Averaging over about 1 minute makes sense. Normally, if everything is done right this should give relatively low noise values for the gain. I would not expect much faster drift for the gain, though with noisy resistors (e.g. like the NOMCA arrays or worse thick film resistors), there can be multiplicative 1/f noise too. Normal thermal drift would be rather slow, so that 1 minute steps sound like OK for this.
However for the offset averaging over 1 minute is kind of a disaster as it would add lots of 1/f noise from the amplifier and ADC. It would set the relevant frequency for the 1/f noise to some 0.01 Hz instead of the possible 1.5 or 15 Hz for 10 or 1 PLC. The added 1/f noise would be especially bad when using the BS-amplifier (AD548), that has lots of 1/f noise.

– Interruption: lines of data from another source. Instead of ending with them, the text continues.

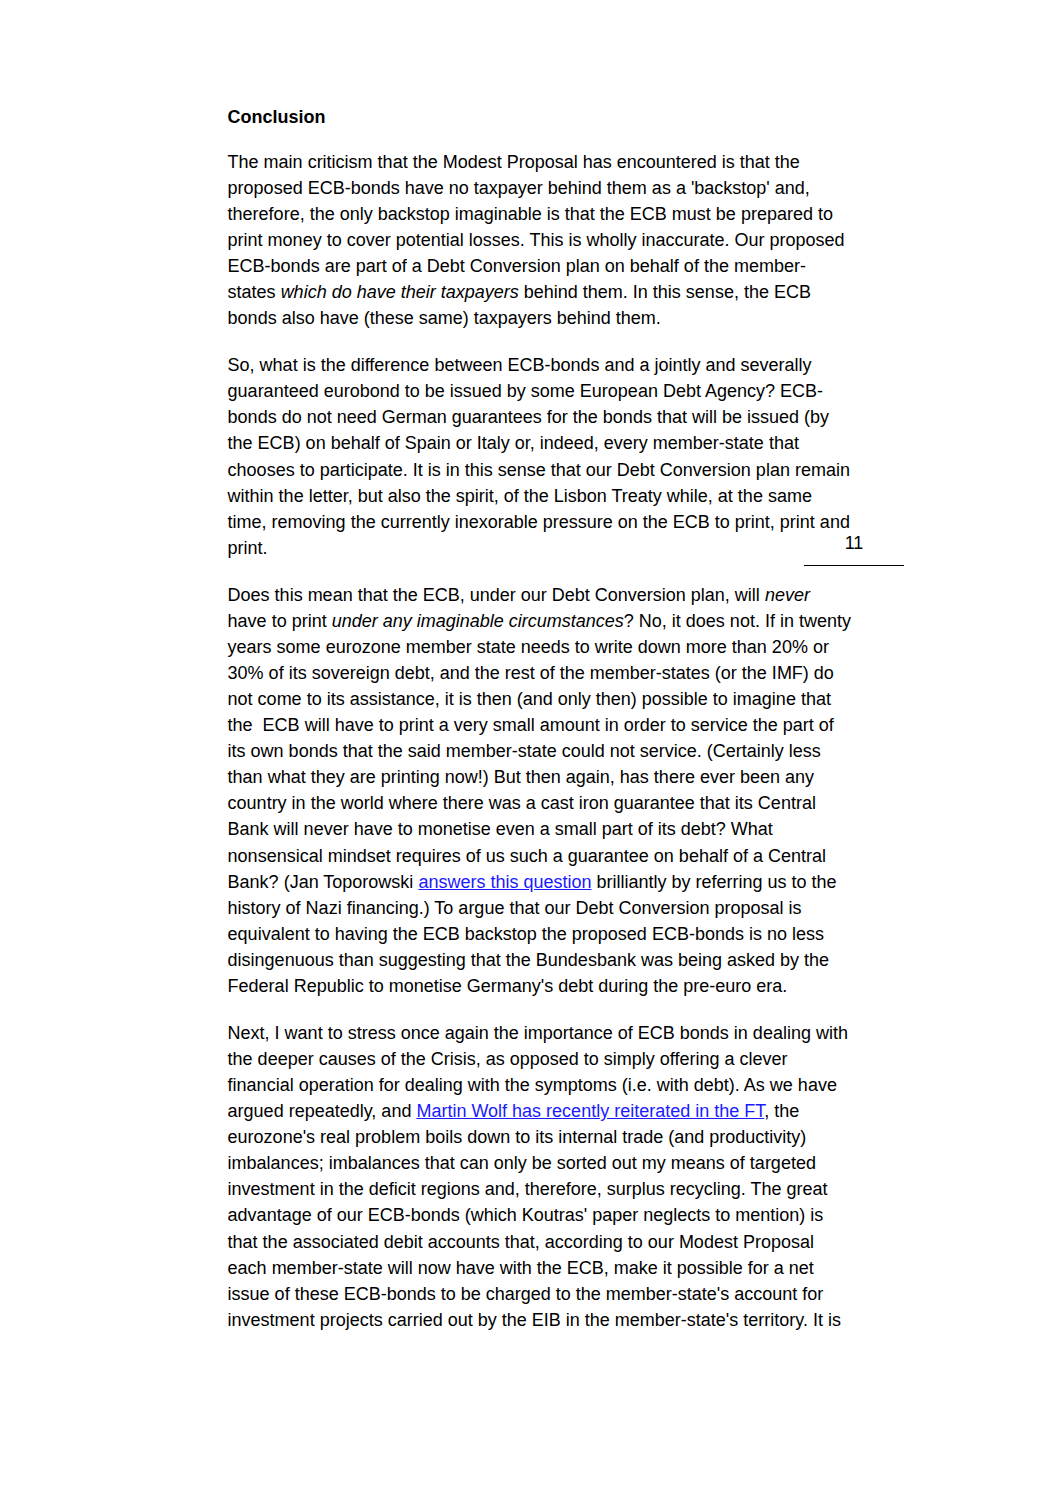Conclusion
The main criticism that the Modest Proposal has encountered is that the proposed ECB-bonds have no taxpayer behind them as a 'backstop' and, therefore, the only backstop imaginable is that the ECB must be prepared to print money to cover potential losses. This is wholly inaccurate. Our proposed ECB-bonds are part of a Debt Conversion plan on behalf of the member-states which do have their taxpayers behind them. In this sense, the ECB bonds also have (these same) taxpayers behind them.
So, what is the difference between ECB-bonds and a jointly and severally guaranteed eurobond to be issued by some European Debt Agency? ECB-bonds do not need German guarantees for the bonds that will be issued (by the ECB) on behalf of Spain or Italy or, indeed, every member-state that chooses to participate. It is in this sense that our Debt Conversion plan remain within the letter, but also the spirit, of the Lisbon Treaty while, at the same time, removing the currently inexorable pressure on the ECB to print, print and print.
Does this mean that the ECB, under our Debt Conversion plan, will never have to print under any imaginable circumstances? No, it does not. If in twenty years some eurozone member state needs to write down more than 20% or 30% of its sovereign debt, and the rest of the member-states (or the IMF) do not come to its assistance, it is then (and only then) possible to imagine that the ECB will have to print a very small amount in order to service the part of its own bonds that the said member-state could not service. (Certainly less than what they are printing now!) But then again, has there ever been any country in the world where there was a cast iron guarantee that its Central Bank will never have to monetise even a small part of its debt? What nonsensical mindset requires of us such a guarantee on behalf of a Central Bank? (Jan Toporowski answers this question brilliantly by referring us to the history of Nazi financing.) To argue that our Debt Conversion proposal is equivalent to having the ECB backstop the proposed ECB-bonds is no less disingenuous than suggesting that the Bundesbank was being asked by the Federal Republic to monetise Germany's debt during the pre-euro era.
Next, I want to stress once again the importance of ECB bonds in dealing with the deeper causes of the Crisis, as opposed to simply offering a clever financial operation for dealing with the symptoms (i.e. with debt). As we have argued repeatedly, and Martin Wolf has recently reiterated in the FT, the eurozone's real problem boils down to its internal trade (and productivity) imbalances; imbalances that can only be sorted out my means of targeted investment in the deficit regions and, therefore, surplus recycling. The great advantage of our ECB-bonds (which Koutras' paper neglects to mention) is that the associated debit accounts that, according to our Modest Proposal each member-state will now have with the ECB, make it possible for a net issue of these ECB-bonds to be charged to the member-state's account for investment projects carried out by the EIB in the member-state's territory. It is
11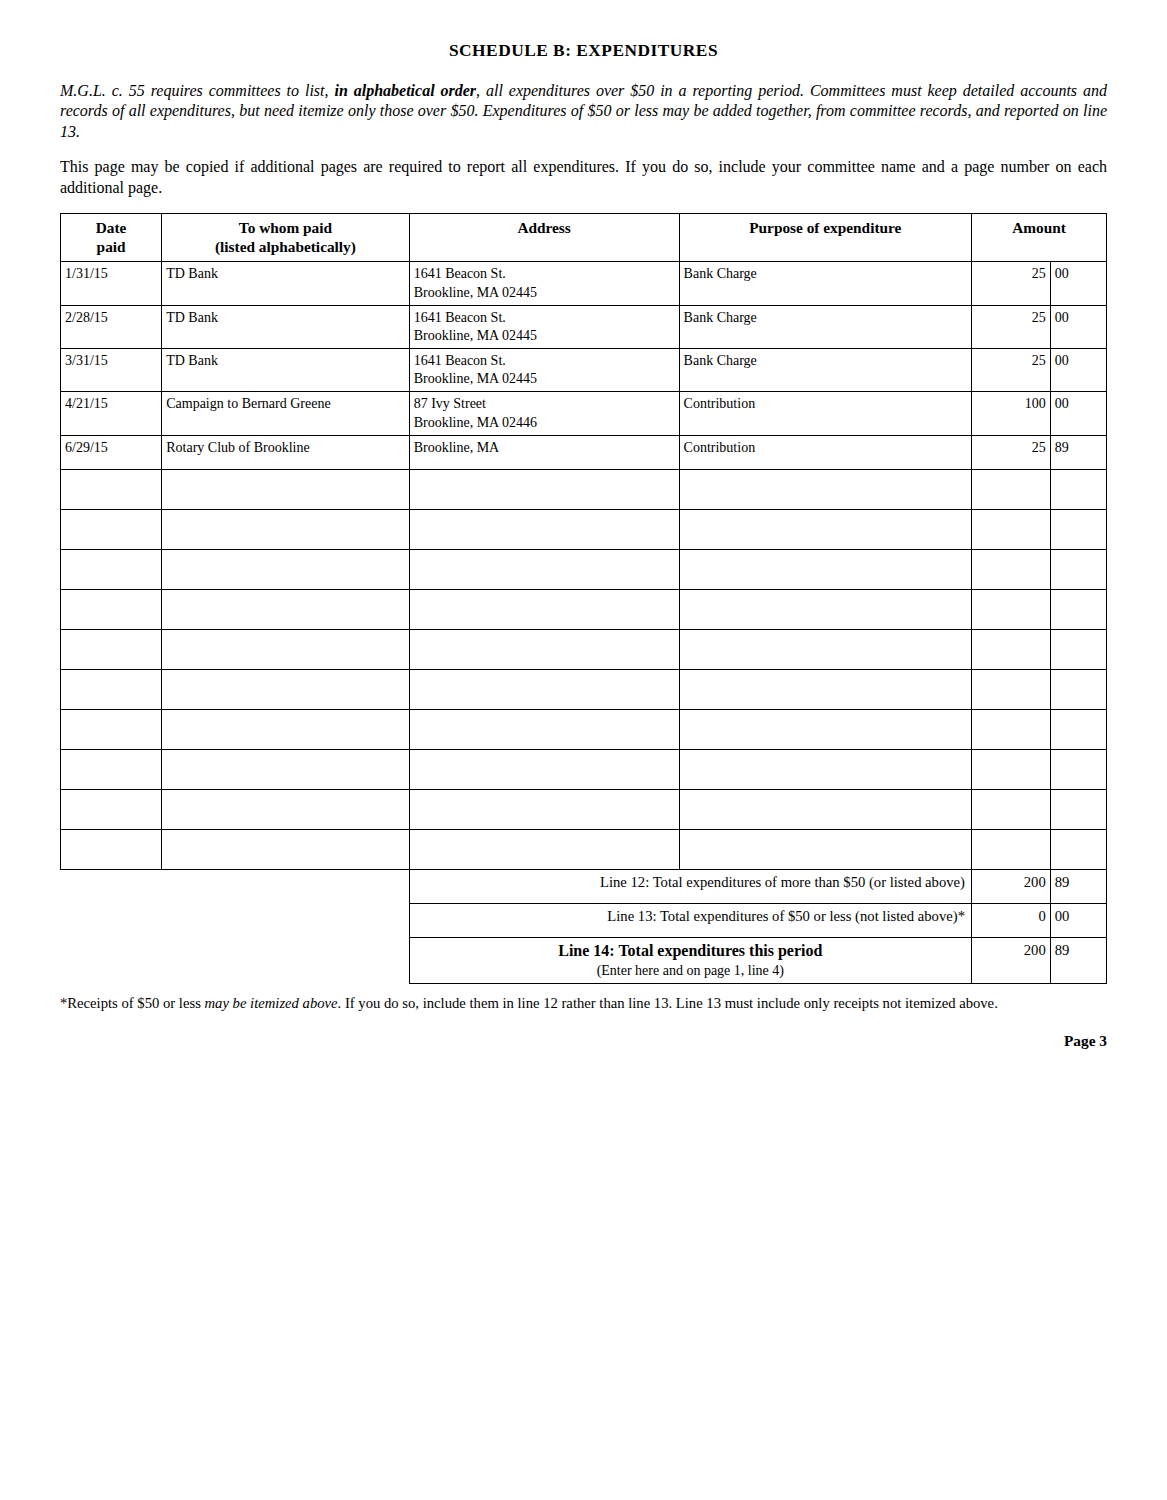SCHEDULE B: EXPENDITURES
M.G.L. c. 55 requires committees to list, in alphabetical order, all expenditures over $50 in a reporting period. Committees must keep detailed accounts and records of all expenditures, but need itemize only those over $50. Expenditures of $50 or less may be added together, from committee records, and reported on line 13.
This page may be copied if additional pages are required to report all expenditures. If you do so, include your committee name and a page number on each additional page.
| Date paid | To whom paid (listed alphabetically) | Address | Purpose of expenditure | Amount |
| --- | --- | --- | --- | --- |
| 1/31/15 | TD Bank | 1641 Beacon St. Brookline, MA 02445 | Bank Charge | 25 | 00 |
| 2/28/15 | TD Bank | 1641 Beacon St. Brookline, MA 02445 | Bank Charge | 25 | 00 |
| 3/31/15 | TD Bank | 1641 Beacon St. Brookline, MA 02445 | Bank Charge | 25 | 00 |
| 4/21/15 | Campaign to Bernard Greene | 87 Ivy Street Brookline, MA 02446 | Contribution | 100 | 00 |
| 6/29/15 | Rotary Club of Brookline | Brookline, MA | Contribution | 25 | 89 |
| | Line 12: Total expenditures of more than $50 (or listed above) | 200 | 89 |
| | Line 13: Total expenditures of $50 or less (not listed above)* | 0 | 00 |
| | Line 14: Total expenditures this period (Enter here and on page 1, line 4) | 200 | 89 |
*Receipts of $50 or less may be itemized above. If you do so, include them in line 12 rather than line 13. Line 13 must include only receipts not itemized above.
Page 3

The natural way would be to use directly the zero readings 1:1. This way one can also avoid the delay from the zero and signal readings. Good averaging would be the zero reading before and after the signal, no more. Later digital filtering for the result (signal - zero) would also filter the zero reading - so no need to do extra zero filtering. Filtering is reducing the white noise a little, but adds 1/f noise, so there is an optimum time window, that may well be in the 10-50 ms range, so maybe a thing for faster readings < 1 PLC.
For some reason the early plot shows quite some drift for the voltage readings, possibly the ADC gain. So there may also be some source for gain drift, like a high TC resistors in the hope that the real time gain measurement can correct it. With so much drift one may have to shorten the interval and use more like running average instead of just fixed blocks.
With the captured data one could in theory use a more sensible calculation to get a lower noise result.